The U.S. Food and Drug Administration granted accelerated approval on April 24 for a new drug for use in patients with relapsed / refractory large B-cell lymphomas (DLBCL) who have tested at least two previous systemic therapies.

The new product, loncastuximab tesirina-lpyl (Zynlonta, ABC Therapeutics), is the first and only conjugate of CD19-targeted antibody drugs approved for this disease.

DLBCL is the most common type of Hodgkin’s lymphoma in the United States, but the indication also includes DLBCL not otherwise specified (NOS), DLBCL derived from a low grade lymphomaand high quality B cell lymphoma.
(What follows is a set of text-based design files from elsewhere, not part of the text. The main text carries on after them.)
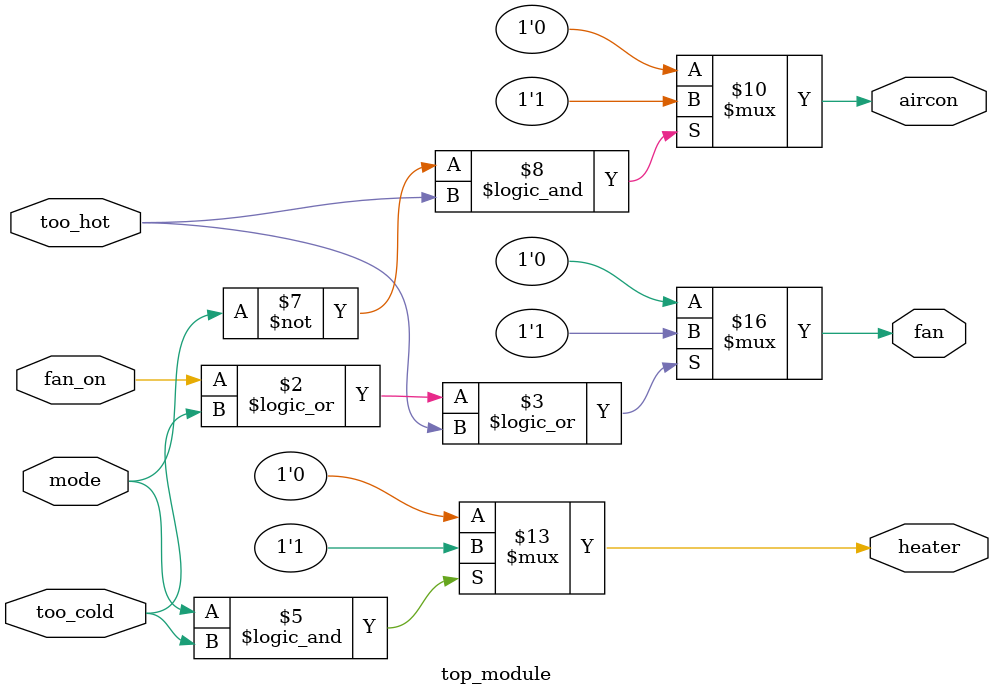
<source format=sv>
module top_module(
    input wire mode,
    input wire too_cold,
    input wire too_hot,
    input wire fan_on,
    output reg heater,
    output reg aircon,
    output reg fan
);

    // Fan control
    always @(*)
    begin
        if (fan_on || too_cold || too_hot)
            fan = 1'b1;
        else
            fan = 1'b0;
    end

    // Heater control
    always @(*)
    begin
        if (mode && too_cold)
            heater = 1'b1;
        else
            heater = 1'b0;
    end

    // Aircon control
    always @(*)
    begin
        if (~mode && too_hot)
            aircon = 1'b1;
        else
            aircon = 1'b0;
    end

endmodule

</source>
“There is a significant unmet need for treatment options for patients with [relapsed or refractory] DLBCL, including those who have been heavily pretreated and have difficult-to-treat diseases, “said in a journal Paolo F. Caimi, MD, University Hospitals Cleveland Medical Center and Case Comprehensive Cancer Center, Case Western Reserve University, Cleveland, Ohio. company press release.

The company also cites data from previous clinical trials that show that more than 40% of first-line DLBCL treatments fail and that these patients have a poor prognosis, getting worse with each line of therapy attempted.
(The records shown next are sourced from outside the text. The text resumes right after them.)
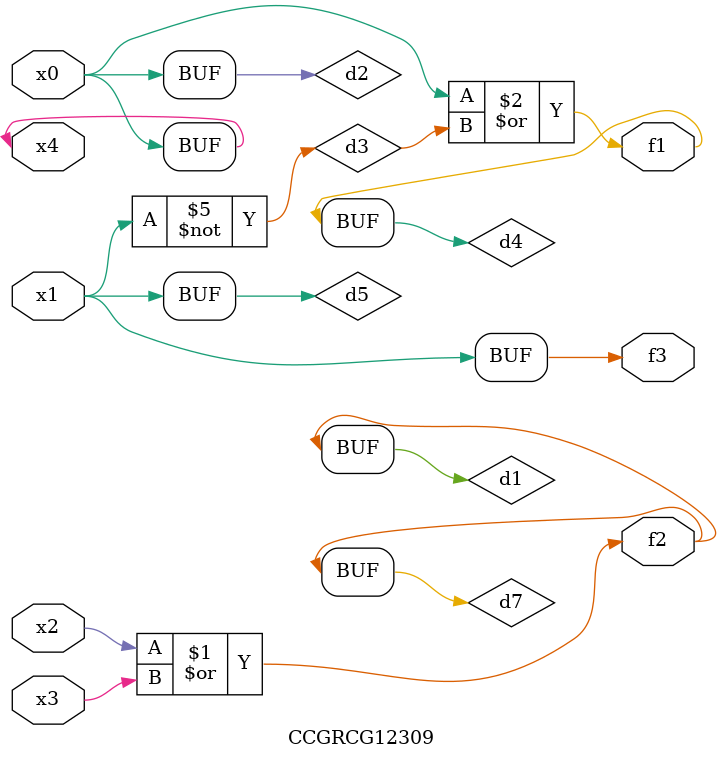
<source format=v>
module CCGRCG12309(
	input x0, x1, x2, x3, x4,
	output f1, f2, f3
);

	wire d1, d2, d3, d4, d5, d6, d7;

	or (d1, x2, x3);
	buf (d2, x0, x4);
	not (d3, x1);
	or (d4, d2, d3);
	not (d5, d3);
	nand (d6, d1, d3);
	or (d7, d1);
	assign f1 = d4;
	assign f2 = d7;
	assign f3 = d5;
endmodule

</source>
Accelerated approval based on ORR

Accelerated approval was based on the overall response rate (ORR) data of the single-arm LOTIS-2 assay. All patients received the new drug, administered as a 30-minute infusion once every 3 weeks for 1 year.

The trial was performed in 145 patients with DLBCL r / r who had already tried at least two lines of systemic therapy. Caimi noted that this included patients who had been severely pretreated, as the population included patients who had previously received stem cell transplantation or CAR-T cell therapy.
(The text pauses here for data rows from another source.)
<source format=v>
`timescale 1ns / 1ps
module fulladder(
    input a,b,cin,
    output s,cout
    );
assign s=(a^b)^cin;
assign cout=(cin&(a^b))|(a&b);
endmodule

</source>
The ORR was 48.3% (70/145 patients), which included a full response rate of 24.1% (35/145 patients) and a partial response rate of 24.1% (35/145 patients). ).

Patients had a mean response time of 1.3 months and the mean response time (mDoR) for the 70 respondents was 10.3 months.

“Continued approval of this indication may depend on the verification and description of the clinical benefit in a confirmatory trial,” the company noted.

There is a phase 3 confirmation process: the LOTIS 5 trial (NCT04384484) compares the combination of loncastuximab tesirin and rituximab vs. chemoimmunotherapy in patients with relapsed / refractory DLBCL.

The company also noted that in a grouped safety population the most common adverse reactions (≥20%) were thrombocytopenia, an increase in liver enzyme levels. gamma-glutamyltransferase (GGT), neutropenia, anemia, hyperglycemia, elevated transaminase, fatigue, hypoalbuminemia, rash, edema, nausea, and musculoskeletal pain.

In the LOTIS-2 trial, the most common emergent adverse events of treatment ≥3 grade ≥3 were neutropenia (26.2%), thrombocytopenia (17.9%), increased GGT (17.2%), and anemia (10.3%).

Permanent discontinuation of treatment as a result of an adverse reaction occurred in 19% of patients, which included an increase in GGT, edema, and effusion.

Dose reductions due to an adverse reaction occurred in 8% of patients, and most were the result of an increase in GGT.

Dose interruptions occurred due to an adverse reaction in 49% of patients, which included an increase in GGT, neutropenia, thrombocytopenia, and edema.

Warnings about effusions, infections and skin reactions

The product warns that severe effusion and edema have been reported. Grade 3 edema occurred in 3% (mainly peripheral edema or ascites), a grade 3 pleural effusion in 3%, and a grade 3 or 4 pericardial effusion in 1%.

Prescribers are advised to monitor patients for new or worsening edema or effusions and to consider diagnostic imaging in patients with symptoms of pleural effusion or pericardial effusion, such as new or worsened dyspnea, chest pain, and / or ascites such as abdominal swelling and inflorescence.

The product also features a warning for serious and fatal infections, including opportunistic infections, and severe skin reactions, including photosensitivity reactions, rashes (including exfoliative and maculopapular) and erythema.